Correlation Between Intel and IShares Short
Can any of the company-specific risk be diversified away by investing in both Intel and IShares Short at the same time? Although using a correlation coefficient on its own may not help to predict future stock returns, this module helps to understand the diversifiable risk of combining Intel and IShares Short into the same portfolio, which is an essential part of the fundamental portfolio management process.
By analyzing existing cross correlation between Intel and iShares Short Treasury, you can compare the effects of market volatilities on Intel and IShares Short and check how they will diversify away market risk if combined in the same portfolio for a given time horizon. You can also utilize pair trading strategies of matching a long position in Intel with a short position of IShares Short. Check out your portfolio center. Please also check ongoing floating volatility patterns of Intel and IShares Short.
Diversification Opportunities for Intel and IShares Short
0.46 | Correlation Coefficient |
Very weak diversification
The 3 months correlation between Intel and IShares is 0.46. Overlapping area represents the amount of risk that can be diversified away by holding Intel and iShares Short Treasury in the same portfolio, assuming nothing else is changed. The correlation between historical prices or returns on iShares Short Treasury and Intel is a relative statistical measure of the degree to which these equity instruments tend to move together. The correlation coefficient measures the extent to which returns on Intel are associated (or correlated) with IShares Short. Values of the correlation coefficient range from -1 to +1, where. The correlation of zero (0) is possible when the price movement of iShares Short Treasury has no effect on the direction of Intel i.e., Intel and IShares Short go up and down completely randomly.
Pair Corralation between Intel and IShares Short
Given the investment horizon of 90 days Intel is expected to generate 341.18 times more return on investment than IShares Short. However, Intel is 341.18 times more volatile than iShares Short Treasury. It trades about 0.07 of its potential returns per unit of risk. iShares Short Treasury is currently generating about 1.31 per unit of risk. If you would invest 1,982 in Intel on December 28, 2024 and sell it today you would earn a total of 289.00 from holding Intel or generate 14.58% return on investment over 90 days.

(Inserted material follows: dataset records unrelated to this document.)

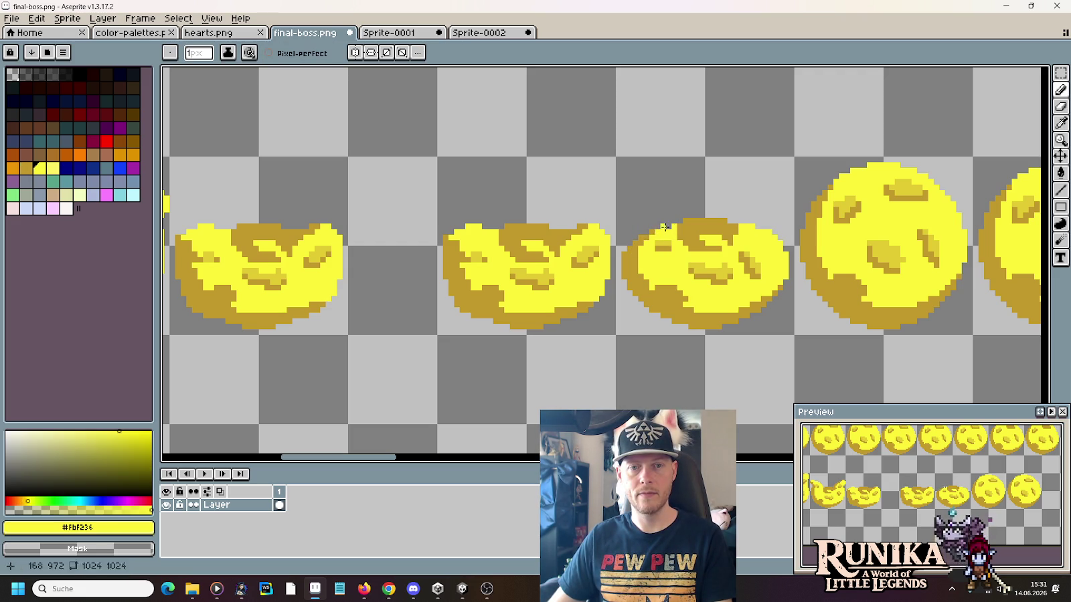
pyautogui.press('alt')
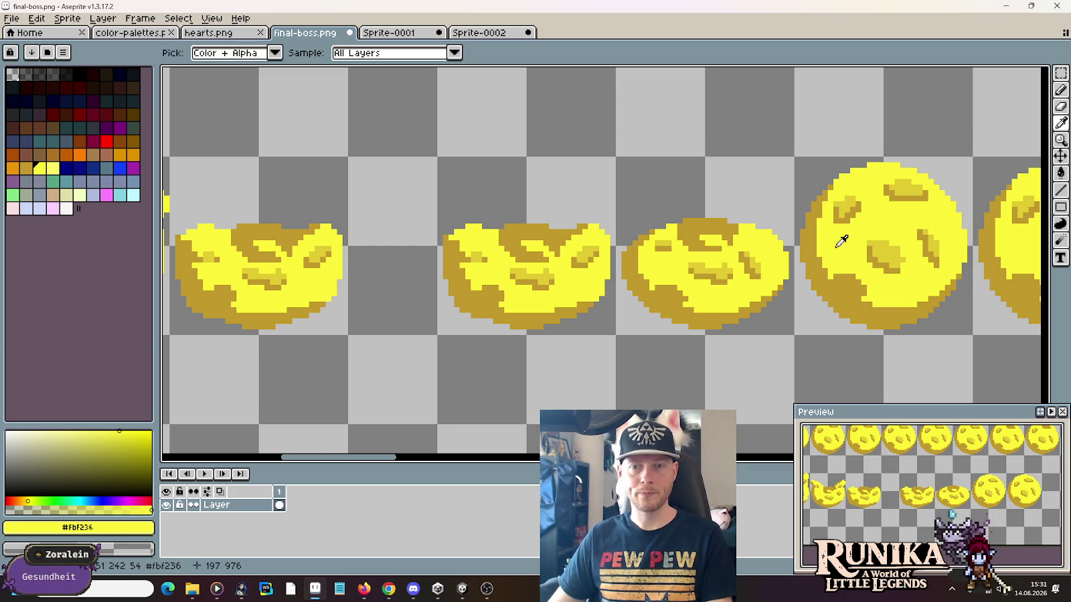
pyautogui.press('m')
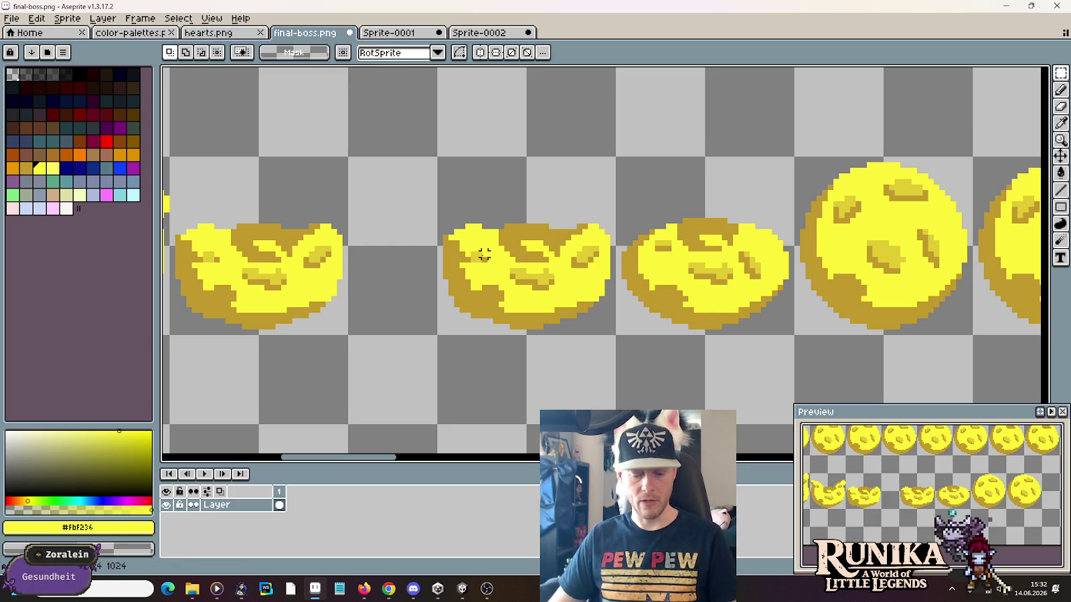
pyautogui.press('b')
pyautogui.keyDown('alt'); pyautogui.click(520, 243); pyautogui.keyUp('alt')
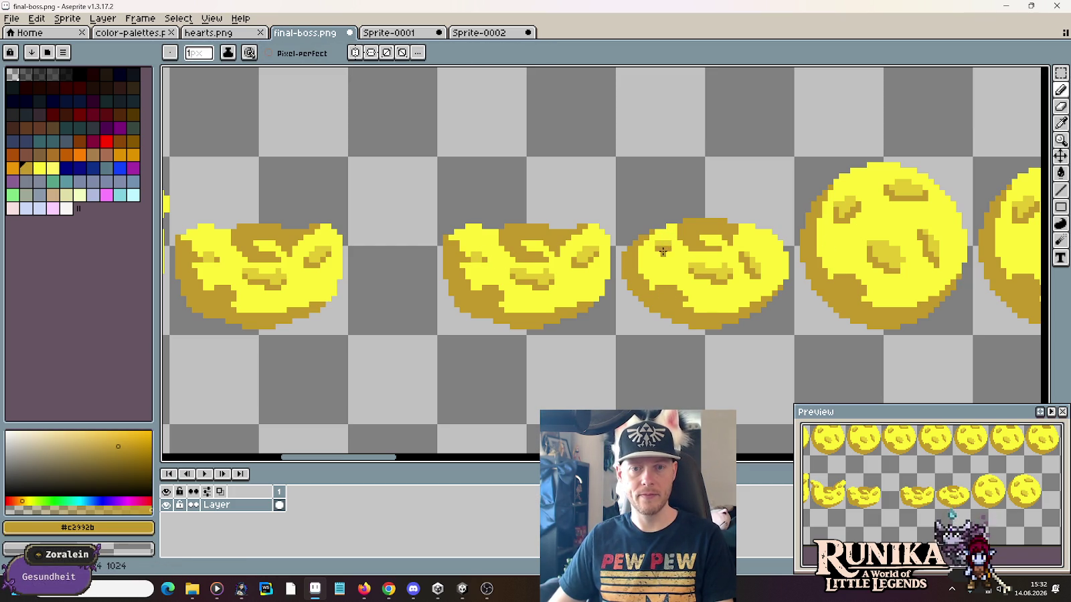
pyautogui.keyDown('alt'); pyautogui.click(666, 247); pyautogui.keyUp('alt')
pyautogui.press('ctrl+z')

Time Period | 3 Months [change] |
Direction | Moves Together |
Strength | Weak |
Accuracy | 100.0% |
Values | Daily Returns |
Intel vs. iShares Short Treasury
Performance |
Timeline |
Intel |
iShares Short Treasury |
Intel and IShares Short Volatility Contrast
Predicted Return Density |
Returns |
Pair Trading with Intel and IShares Short
The main advantage of trading using opposite Intel and IShares Short positions is that it hedges away some unsystematic risk. Because of two separate transactions, even if Intel position performs unexpectedly, IShares Short can make up some of the losses. Pair trading also minimizes risk from directional movements in the market. For example, if an entire industry or sector drops because of unexpected headlines, the short position in IShares Short will offset losses from the drop in IShares Short's long position.The idea behind Intel and iShares Short Treasury pairs trading is to make the combined position market-neutral, meaning the overall market's direction will not affect its win or loss (or potential downside or upside). This can be achieved by designing a pairs trade with two highly correlated stocks or equities that operate in a similar space or sector, making it possible to obtain profits through simple and relatively low-risk investment.IShares Short vs. SPDR Bloomberg 1 3 | IShares Short vs. iShares 1 3 Year | IShares Short vs. iShares 3 7 Year | IShares Short vs. iShares 10 20 Year |
Check out your portfolio center.Note that this page's information should be used as a complementary analysis to find the right mix of equity instruments to add to your existing portfolios or create a brand new portfolio. You can also try the Risk-Return Analysis module to view associations between returns expected from investment and the risk you assume.